The capo slides the Black Fleet marker back across the table to Peter. “I’ll send someone to the Tumblehome when the arrangements have been made.”
“One more thing.”
Maresti raises an eyebrow inquisitively. “You want a bottle?”
Peter lets his voice go icy. “I want my sword back.”
Note, above, that Eustace isn't concussed. Lovely description of the river, though; one of those things that Eustace didn't notice because of the concussion.
This is a much shorter scene; it begins at the same place where the previous did. This is the point where I switched POVs because I was losing too much characterization.
Two of the capo’s men - both human - seize his arms as soon as he steps outside. Peter twists automatically to free himself, then forces himself to stillness, gritting his teeth as one of the men shoves him sideways into the wall, holding him there as the second man pats him down.
“What?” he spits out, the wood paneling of the wall cool against his forehead and the man’s hands rough through the thick fabric of his trousers. “Don’t you trust your friends to have gotten it right the first time?”
“He’s clean,” says the second man, and the first one pulls him away from the wall, slamming his head sideways against it as he does so.
“Oh, good,” Peter says. “I’m glad we’ve figured this out.”
“The capo del’fiume wants to see you in his private rooms,” says one of the Wonder Twins. “Upstairs.”
Peter glances down the hall towards the stairs there.
Seriously, I loved that opening scene so much, and it's one of the ones I can't reuse -- I mean, I sincerely doubt Peter's going to fall for being drugged again any time soon.

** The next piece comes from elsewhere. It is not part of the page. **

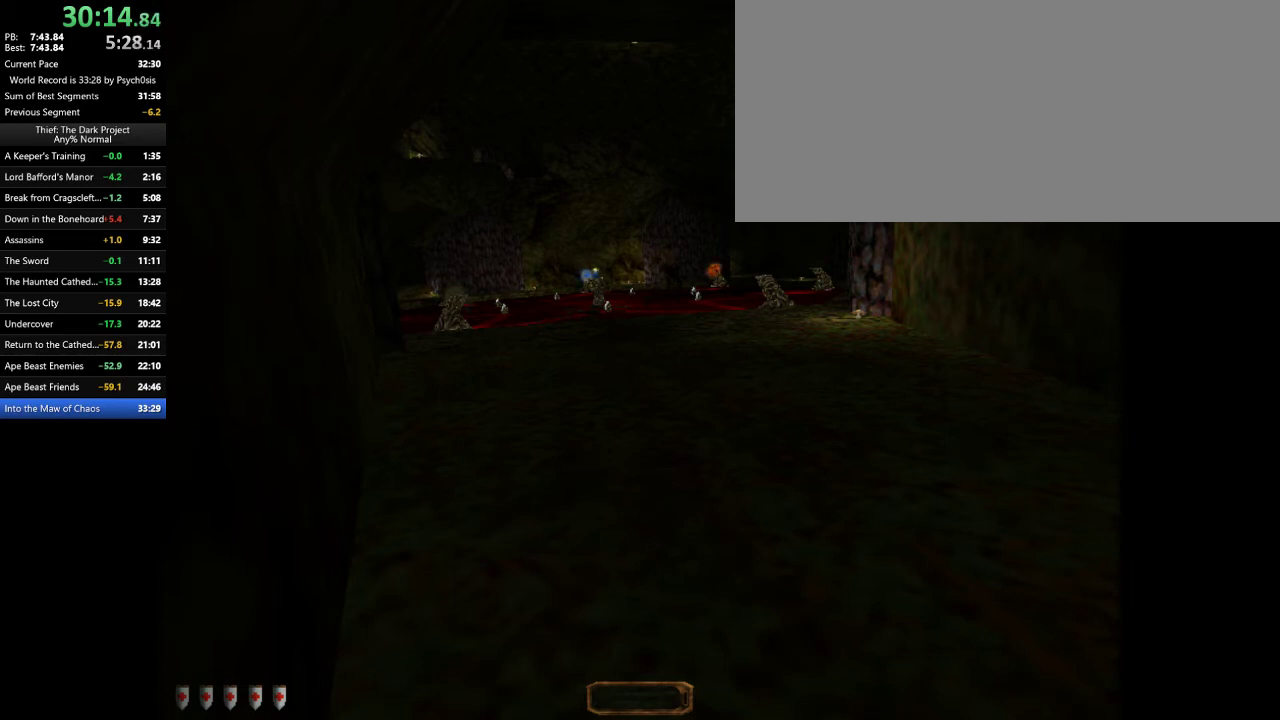
{"keys": ["e"], "mouse": [], "events": []}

The first thing Peter says when he wakes up is, “Oh, Lion’s mane, I’m on a boat,” and leans over to throw up in the basin someone has so thoughtfully provided.
“Not,” a woman’s voice says meaningfully from behind him, “exactly the reaction I was expecting.”

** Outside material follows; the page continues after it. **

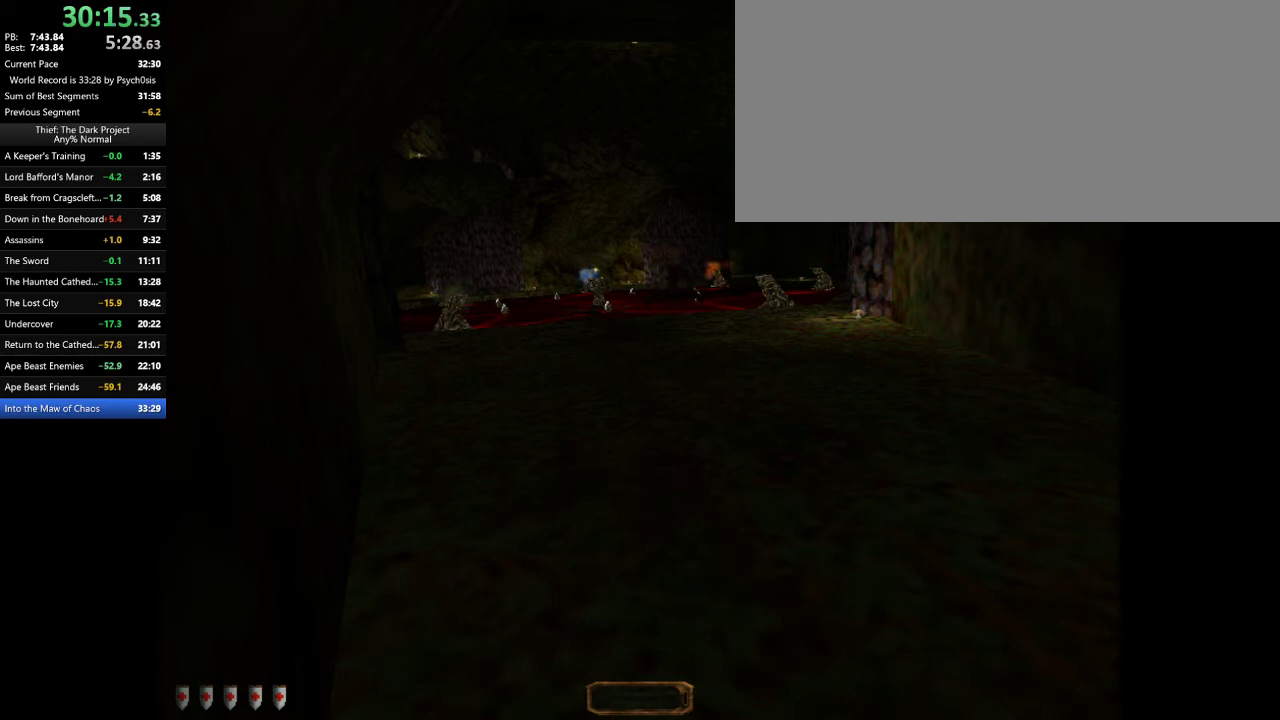
{"keys": ["e"], "mouse": [], "events": []}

Peter would answer, but he’s a little too busy retching up everything he’s eaten in the past two weeks, along with some of his stomach lining. He’s aware, in that distant part of his brain that’s always aware of everything, no matter if he’s drugged to the gills, dead on his feet, or otherwise occupied, of the weight on the bed shifting, of someone pushing his hair out of his face with long, cool fingers, and the soft warmth of a woman’s body as she braces herself against his back. The rest of him is more concerned with what the hell am I doing on a boat? and the grim hope that he has to stop throwing up sometime. Sometime, of course, being sometime in the next century. The only good thing about England is that he doesn’t get seasickness half as badly there as he does in Narnia.
The moment he stops throwing up - or dry-heaving, at this point - and just sits there shivering and generally feeling miserable, the woman puts a little wooden cup, barely the size of a thimble, to his lips. “Drink this,” she says, her other hand gentle on the back of his head. “It will help.”

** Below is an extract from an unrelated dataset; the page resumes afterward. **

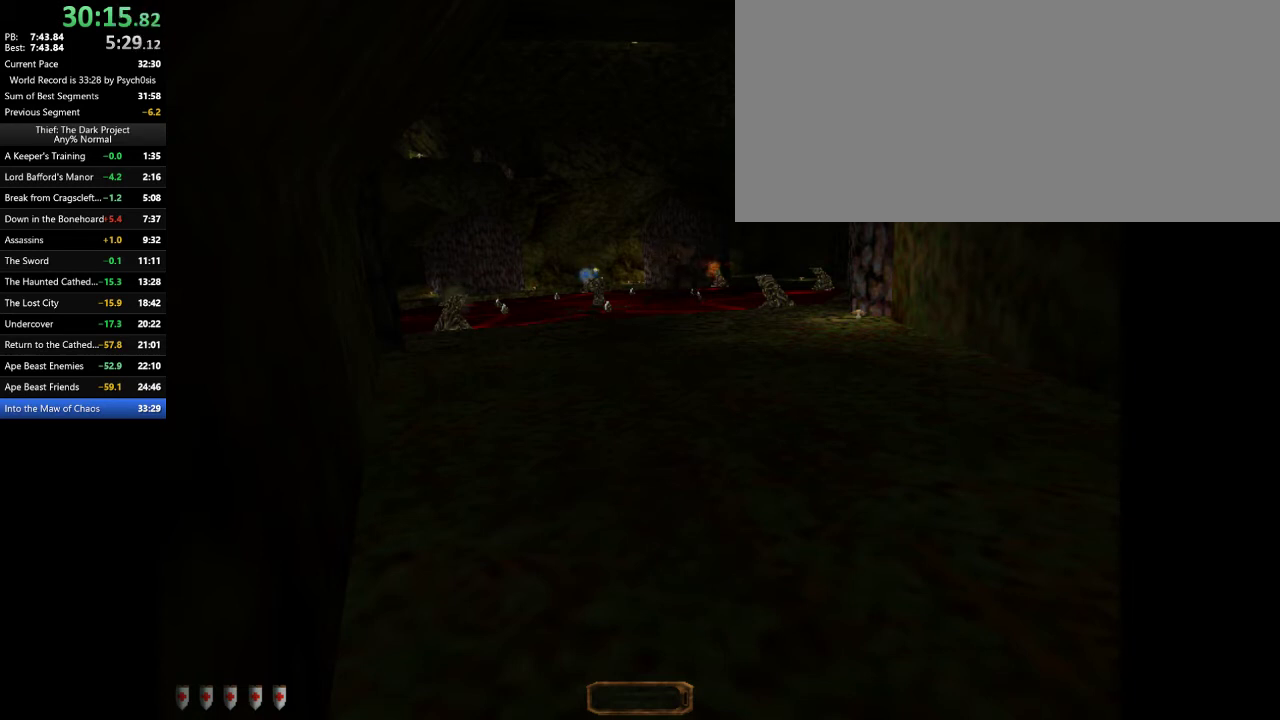
{"keys": ["e"], "mouse": [], "events": []}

Peter tries to turn his face away. “Not more drugs,” he protests.
“What part of ‘it will help’ do you not understand?”she says. “Come on, your majesty, just drink it.”
At this point, the worst thing it can do is kill him, which is an option that always starts looking more and more attractive the longer Peter’s on the water. He drinks whatever it is in the cup down as quickly as he can, recognizing the aftertaste. The same thing Osumare had given him when he’d gone out with the then-still-pirate-captain on the Rising Sun. That had been just about the only thing that kept him from throwing himself off the galleon to end it all, because surely swimming the twenty leagues or so back to the Narnian mainland through not entirely friendly waters - the saltwater Narnians never being quite as obedient to Cair Paravel as the dryland Narnians - was better than staying on the Rising Sun a single moment more.
It helps.
Peter puts his head down, breathing hard through his mouth and trying not to taste the bile that still lingers there, and although his stomach is still acutely aware of the fact that they’re no longer on solid ground, at least it no longer seems inclined to protest.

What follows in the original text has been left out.